┏━━

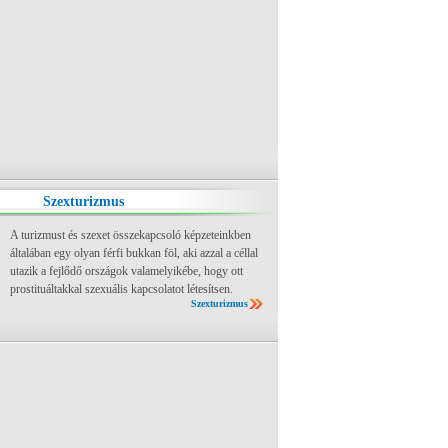
Szexturizmus
A turizmust és szexet összekapcsoló képzeteinkben
általában egy olyan férfi bukkan föl, aki azzal a céllal
utazik a fejlődő országok valamelyikébe, hogy ott
prostituáltakkal szexuális kapcsolatot létesítsen.
Szexturizmus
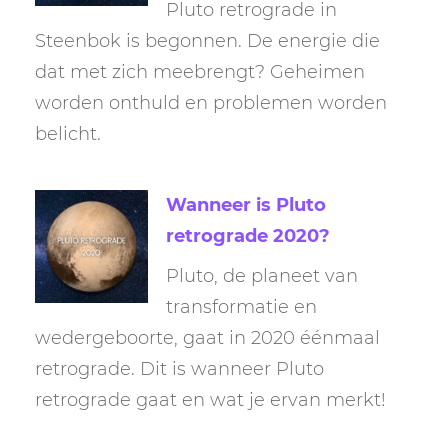
Pluto retrograde in
Steenbok is begonnen. De energie die
dat met zich meebrengt? Geheimen
worden onthuld en problemen worden
belicht.
Wanneer is Pluto
retrograde 2020?
Pluto, de planeet van
transformatie en
wedergeboorte, gaat in 2020 éénmaal
retrograde. Dit is wanneer Pluto
retrograde gaat en wat je ervan merkt!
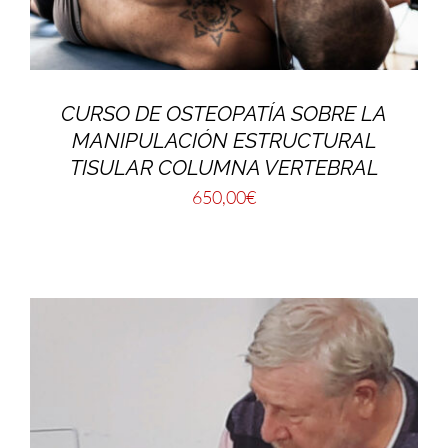
CURSO DE OSTEOPATÍA SOBRE LA
MANIPULACIÓN ESTRUCTURAL
TISULAR COLUMNA VERTEBRAL
650,00
€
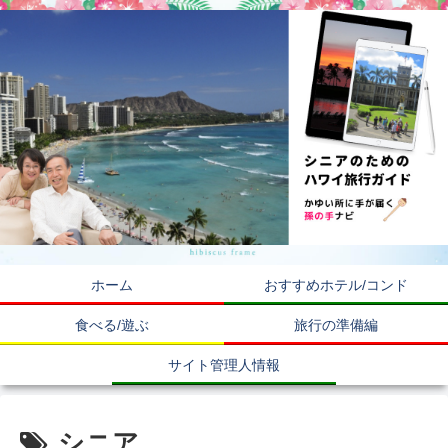
ホーム
おすすめホテル/コンド
食べる/遊ぶ
旅行の準備編
サイト管理人情報
シニア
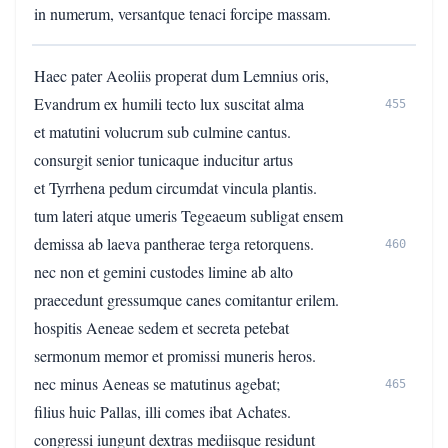
in numerum, versantque tenaci forcipe massam.
Haec pater Aeoliis properat dum Lemnius oris,
Evandrum ex humili tecto lux suscitat alma
455
et matutini volucrum sub culmine cantus.
consurgit senior tunicaque inducitur artus
et Tyrrhena pedum circumdat vincula plantis.
tum lateri atque umeris Tegeaeum subligat ensem
demissa ab laeva pantherae terga retorquens.
460
nec non et gemini custodes limine ab alto
praecedunt gressumque canes comitantur erilem.
hospitis Aeneae sedem et secreta petebat
sermonum memor et promissi muneris heros.
nec minus Aeneas se matutinus agebat;
465
filius huic Pallas, illi comes ibat Achates.
congressi iungunt dextras mediisque residunt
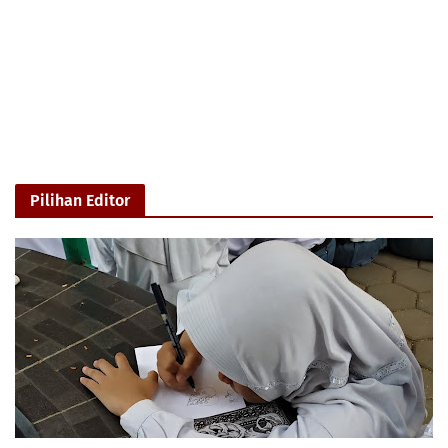
Pilihan Editor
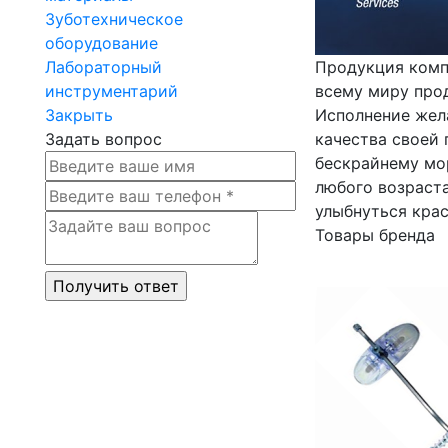
Зуботехническое
оборудование
Лабораторный
Продукция компа
инструментарий
всему миру прод
Закрыть
Исполнение жела
Задать вопрос
качества своей
бескрайнему мо
любого возраста
улыбнуться крас
Товары бренда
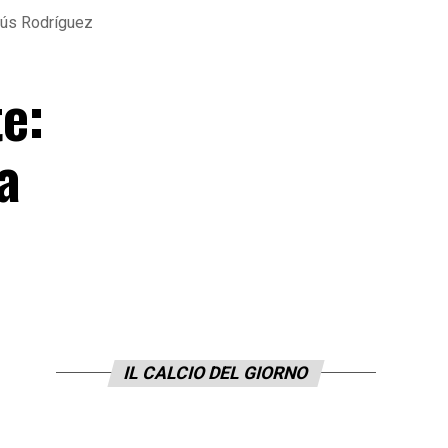
esús Rodríguez
te:
a
IL CALCIO DEL GIORNO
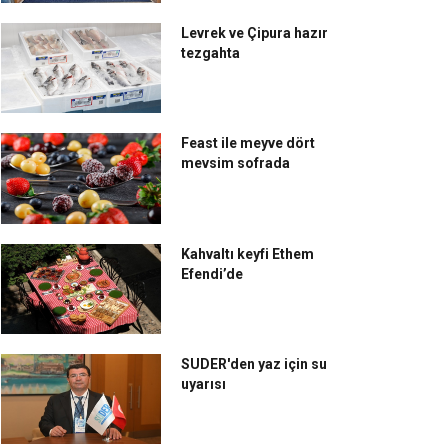
Levrek ve Çipura hazır
tezgahta
Feast ile meyve dört
van Pastaneleri klasik
S2000 Mutfak yurtdışı
mevsim sofrada
zgisini başarıyla
projeleriyle beğeni
leceğe taşıyor
topluyor
Kahvaltı keyfi Ethem
Efendi’de
SUDER'den yaz için su
uyarısı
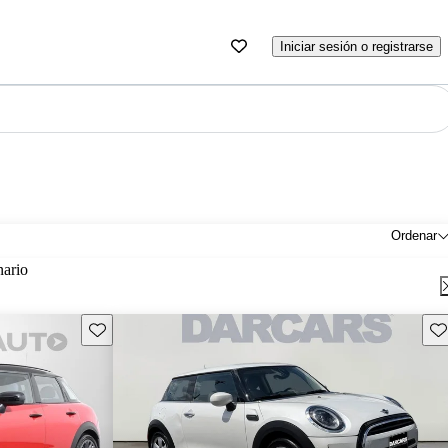
Iniciar sesión o registrarse
Ordenar
nario
Guarda este Aviso
Gu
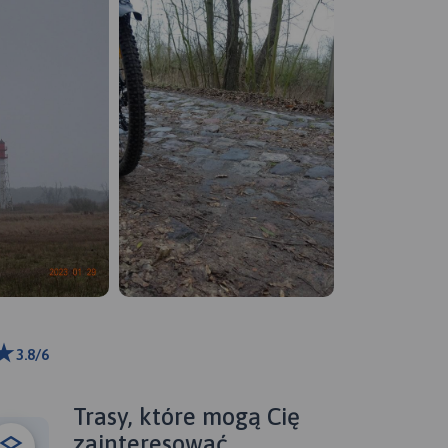
3.8/6
ributors
Trasy, które mogą Cię
zainteresować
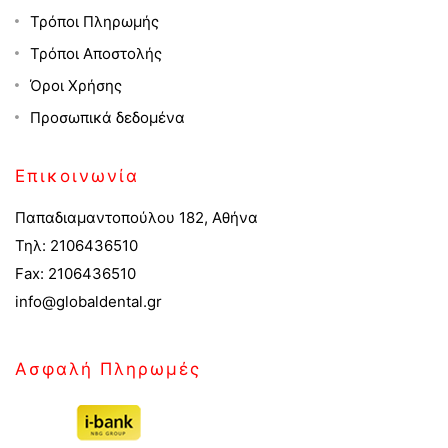
Τρόποι Πληρωμής
Τρόποι Αποστολής
Όροι Χρήσης
Προσωπικά δεδομένα
Επικοινωνία
Παπαδιαμαντοπούλου 182, Αθήνα
Τηλ: 2106436510
Fax: 2106436510
info@globaldental.gr
Ασφαλή Πληρωμές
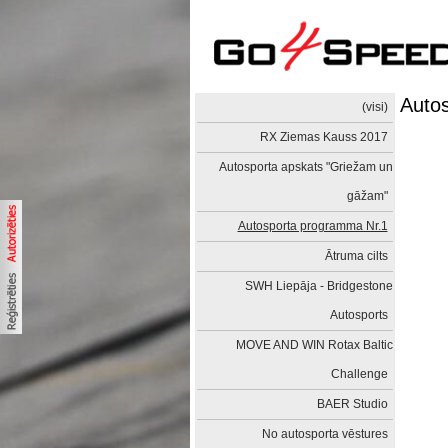
Auto
(visi)
RX Ziemas Kauss 2017
Autosporta apskats "Griežam un
gāžam"
Autosporta programma Nr.1
Ātruma cilts
SWH Liepāja - Bridgestone
Autosports
MOVE AND WIN Rotax Baltic
Challenge
BAER Studio
No autosporta vēstures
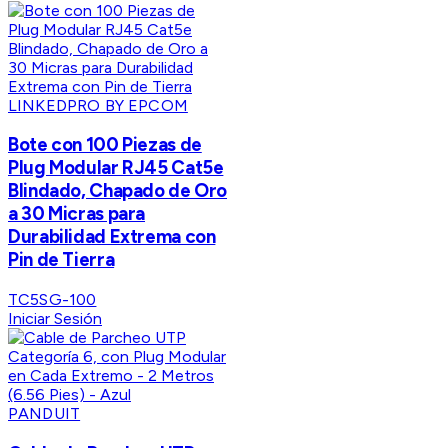
LINKEDPRO BY EPCOM
Bote con 100 Piezas de
Plug Modular RJ45 Cat5e
Blindado, Chapado de Oro
a 30 Micras para
Durabilidad Extrema con
Pin de Tierra
TC5SG-100
Iniciar Sesión
PANDUIT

┗━━

[EXERCISE] Return the part of the listing that opens with the line containing "Pilihan Editor" and closes with the last line of the listing, reproducing every line unchanged. Leave the pictures out of your answer.

[SOLUTION TO THIS PROBLEM]
Pilihan Editor
Зуботехническое
оборудование
Лабораторный
Продукция компа
инструментарий
всему миру прод
Закрыть
Исполнение жела
Задать вопрос
качества своей
бескрайнему мо
любого возраста
улыбнуться крас
Товары бренда
esús Rodríguez
te:
a
IL CALCIO DEL GIORNO
Levrek ve Çipura hazır
tezgahta
Feast ile meyve dört
van Pastaneleri klasik
S2000 Mutfak yurtdışı
mevsim sofrada
zgisini başarıyla
projeleriyle beğeni
leceğe taşıyor
topluyor
Kahvaltı keyfi Ethem
Efendi’de
SUDER'den yaz için su
uyarısı
Iniciar sesión o registrarse
Ordenar
nario
Guarda este Aviso
Gu
3.8/6
ributors
Trasy, które mogą Cię
zainteresować
Τρόποι Πληρωμής
Τρόποι Αποστολής
Όροι Χρήσης
Προσωπικά δεδομένα
Επικοινωνία
Παπαδιαμαντοπούλου 182, Αθήνα
Τηλ: 2106436510
Fax: 2106436510
info@globaldental.gr
Ασφαλή Πληρωμές
Auto
(visi)
RX Ziemas Kauss 2017
Autosporta apskats "Griežam un
gāžam"
Autosporta programma Nr.1
Ātruma cilts
SWH Liepāja - Bridgestone
Autosports
MOVE AND WIN Rotax Baltic
Challenge
BAER Studio
No autosporta vēstures
LINKEDPRO BY EPCOM
Bote con 100 Piezas de
Plug Modular RJ45 Cat5e
Blindado, Chapado de Oro
a 30 Micras para
Durabilidad Extrema con
Pin de Tierra
TC5SG-100
Iniciar Sesión
PANDUIT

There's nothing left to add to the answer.